Simon the robot, developed at Georgia Tech’s Socially Intelligent Machines lab, uses a camera to figure out when a person is interested in interacting with it. It watches their behavior and uses some form of gesture, like waving its hand, to get noticed.

Then it has to figure out whether it actually captured the person’s attention. Using only the camera as a guide, Simon achieved about 80 percent accuracy in determining when he had gotten someone’s attention, according to Aaron Bobick, professor and chair of the School of Interactive Computing at Georgia Tech’s College of Computing.

Check out the video below in which a volunteer constructs something out of colorful blocks, under Simon’s watchful eyes. Simon’s timid wave interrupts his concentration, and he waves back.

The goal is to help robots understand when to sit and be quiet and when it’s appropriate for them to get a human’s attention. People can figure this out pretty easily with simple body language, but it’s not as obvious for a robot.
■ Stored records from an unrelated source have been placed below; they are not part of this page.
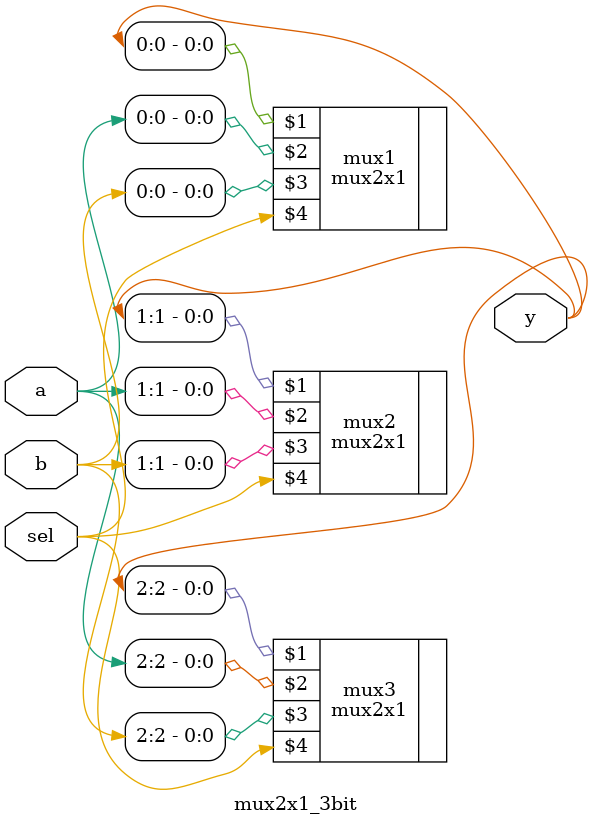
<source format=v>
module mux2x1_3bit (
	output [2:0] y,
	input [2:0] a,
	input [2:0] b,
	input sel
);

	mux2x1 mux1 (y[0], a[0], b[0], sel);
	mux2x1 mux2 (y[1], a[1], b[1], sel);
	mux2x1 mux3 (y[2], a[2], b[2], sel);

endmodule

</source>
Remember Furby and its insistent, insipid desire to play, even when you didn’t feel like it? Simon is apparently a little more polite.

“In order for these robots to work with us effectively, they have to obey these same social conventions, which means they have to be able to perceive the same things humans perceive in determining how to abide by those conventions,” Bobick explains.

Other roboticists at Georgia Tech are helping robots learn whether they want to deceive other robots or humans, and then carry out a deceptive strategy to that effect. No word on whether these technologies would ever be combined, so robots could figure out when we humans aren’t paying attention and then carry out their devious world-dominating plans.